2021-05-01 11:34:11 +02:00 · 2021-05-01 11:34:11 +02:00 · 251677cf57
commit 251677cf57
parent 5d05a28e7d
3 changed files with 541 additions and 0 deletions
--- a/content/u/blog/datacenterlight-ipv6-only-netboot/contents.lr
+++ b/content/u/blog/datacenterlight-ipv6-only-netboot/contents.lr
@ -0,0 +1,219 @@
+title: IPv6 only netboot in Data Center Light
+---
+pub_date: 2021-05-01
+---
+author: Nico Schottelius
+---
+twitter_handle: NicoSchottelius
+---
+_hidden: no
+---
+_discoverable: no
+---
+abstract:
+How we switched from IPv4 netboot to IPv6 netboot
+---
+body:
+
+In our [previous blog
+article](/u/blog/datacenterlight-spring-network-cleanup)
+ we wrote about our motivation for the
+big spring network cleanup. In this blog article we show how we
+started reducing the complexity by removing our dependency on IPv4.
+
+## IPv6 first
+
+When you found our blog, you are probably aware: everything at
+ungleich is IPv6 first. Many of our networks are IPv6 only, all DNS
+entries for remote access have IPv6 (AAAA) entries and there are only
+rare exceptions when we utilise IPv4.
+
+## IPv4 only Netboot
+
+One of the big exceptions to this paradigm used to be how we boot our
+servers. Because our second big paradigm is sustainability, we use a
+lot of 2nd (or 3rd) generation hardware. We actually share this
+passion with our friends from
+[e-durable](https://recycled.cloud/), because sustainability is
+something that we need to employ today and not tomorrow.

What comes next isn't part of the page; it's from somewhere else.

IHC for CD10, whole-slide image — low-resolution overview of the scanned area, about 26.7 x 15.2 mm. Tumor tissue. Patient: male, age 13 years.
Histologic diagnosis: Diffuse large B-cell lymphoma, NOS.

+But back to the netbooting topic: For netbooting we mainly
+relied on onboard network cards so far.
+
+## Onboard network cards
+
+We used these network cards for multiple reasons:
+
+* they exist virtually in any server
+* they usually have a ROM containing a PXE capable firmware
+* it allows us to split real traffic to fiber cards and internal traffic
+
+However using the onboard devices comes also with a couple of disadvantages:
+
+* Their ROM is often outdated
+* It requires additional cabling
+
+## Cables
+
+Let's have a look at the cabling situation first. Virtually all of
+our servers are connected to the network using 2x 10 Gbit/s fiber cards.
+
+On one side this provides a fast connection, but on the other side
+it provides us with something even better: distances.
+
+Our data centers employ a non-standard design due to the re-use of
+existing factory halls. This means distances between servers and
+switches can be up to 100m. With fiber, we can easily achieve these
+distances.
+
+Additionally, have less cables provides a simpler infrastructure
+that is easier to analyse.
+
+## Reducing complexity 1
+
+So can we somehow get rid of the copper cables and switch to fiber
+only? It turns out that the fiber cards we use (mainly Intel X520's)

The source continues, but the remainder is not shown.